Enterprise Readiness Of Cloud Ratcheting Up
It may just be time for enterprise customers to take a serious look at cloud computing. Major announcements in the past few days from Microsoft and Amazon have certainly signaled that the on-demand Internet computing model has staying power. And with a long recession looming there may be no better time to start getting familiar with something that could dramatically lower infrastructure costs.
Amazon, which has been the dominant market leader and pioneer of cloud computing, finally lifted the "beta" tag from the Elastic Compute Cloud (EC2) and delivered an SLA for the service and support for Windows applications. It also announced plans to provide service monitoring, load balancing and automatic scaling services in the future. And Amazon’s even starting taking phone calls and providing premium support for enterprise customers. Nearly all of these capabilities have been available for months from smaller cloud players (especially those coming from an ISP background where such capabilities are commonplace).
Microsoft countered by signalling that cloud computing has such significant staying power that they are willing to bet the "Windows" brand on it. Ray Ozzie’s Windows Azure goes beyond the basic infrastructure and services of EC2 providing Visual Studio.Net developers with the promise of a complete platform for their works. This will put Microsoft in competition with EC2 as well as Salesforce.com’s Force.com platform.

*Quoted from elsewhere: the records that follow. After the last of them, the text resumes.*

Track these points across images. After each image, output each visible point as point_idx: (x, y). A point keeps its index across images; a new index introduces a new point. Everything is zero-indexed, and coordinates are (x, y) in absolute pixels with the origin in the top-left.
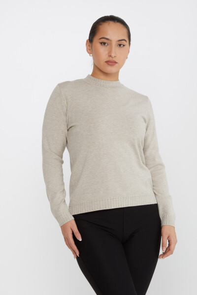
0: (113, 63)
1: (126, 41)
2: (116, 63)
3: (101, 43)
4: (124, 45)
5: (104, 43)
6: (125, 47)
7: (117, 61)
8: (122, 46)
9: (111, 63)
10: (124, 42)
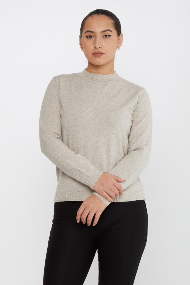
0: (99, 55)
1: (111, 31)
2: (102, 54)
3: (87, 37)
4: (110, 36)
5: (91, 37)
6: (111, 37)
7: (103, 52)
8: (108, 36)
9: (97, 54)
10: (109, 33)
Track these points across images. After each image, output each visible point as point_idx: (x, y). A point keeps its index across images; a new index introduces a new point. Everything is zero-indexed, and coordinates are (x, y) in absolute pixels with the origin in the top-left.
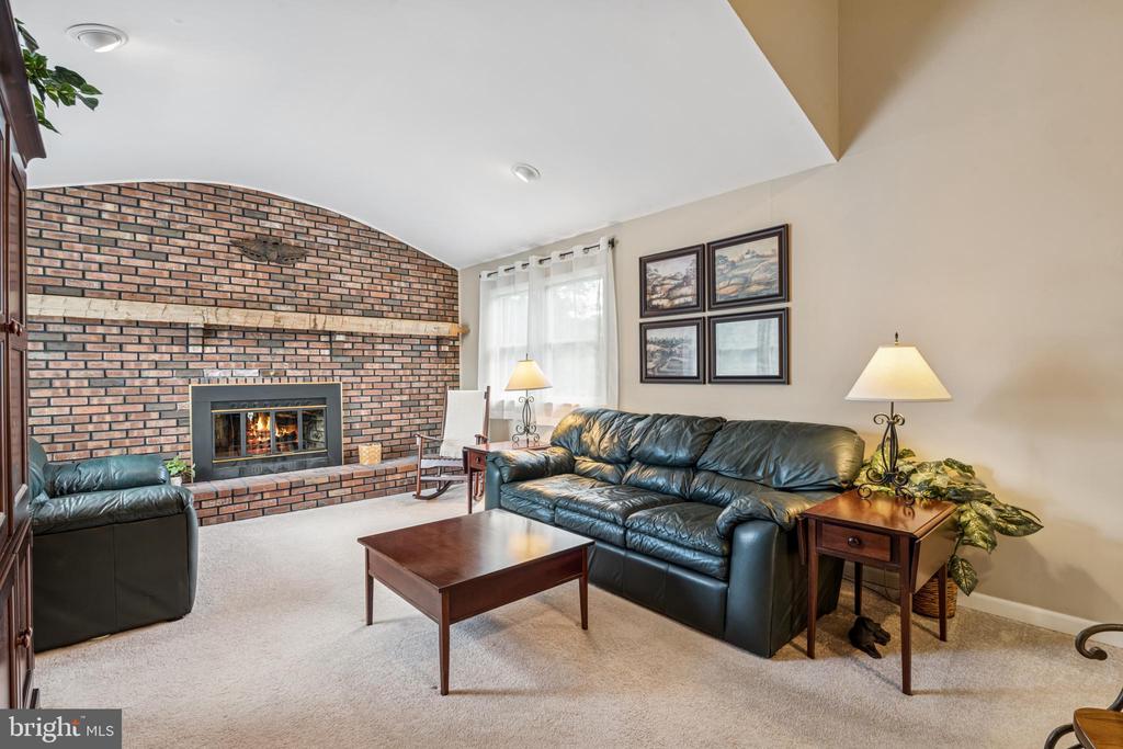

But Azure is just a technical preview today (aka "beta").
What these market makers have in common is massive data center footprints that allow them to support significant numbers of very large clients at huge scale and across geographies.
As Ray Ozzie put it during his keynote on Monday at Microsoft’s Professional Developer’s Conference, it is becoming exceedingly difficult for enterprise infrastructure and developer teams to manage applications at web scale. The world where latency differences between New York City and Columbus, Ohio can cost you customer loyalty and millions in revenue, getting web scale right is increasingly important and the infrastructure and operations professionals who have these skills and experience using them are becoming harder and harder to find. Cloud computing platforms from the Web Giants don’t eliminate this problem but they certainly can ease the burden considerably, and when doing it yourself means large capital investments, the appeal of a platform that delivers some degree of this on its own becomes very appealing.
Its quickly becoming quite clear that cloud computing isn’t a passing fancy but is indeed a new computing paradigm worthy of your attention. The questions about cloud computing now shift to what percent of your application portfolio is it suited to and how easy is it consume. Most infrastucture clouds are built on a hypervisor foundation (although not VMware ESX) so any application that behaves well in a hypervisor should be suited to these clouds, but which of these need the scalability of a cloud platform or works best in a hosted environment? Most clouds are also designed to appeal to developers – not infrastructure managers – and ask I&O pros to use different tools and metaphors to get their job done.
The enterprises that are tapping into clouds today are doing so with web microsites, internal-facing projects, and other fairly safe experiments. Most of this activity falls into the "toe in the water" variety. Further experimentation is needed for enterprises to gain comfort with this new model and these new services. If your company isn’t playing around with cloud computing platforms today, you run the risk of falling behind. Windows Azure is a significant statement of staying power for cloud computing. It’s time to shift your thinking from if you will use cloud computing to when.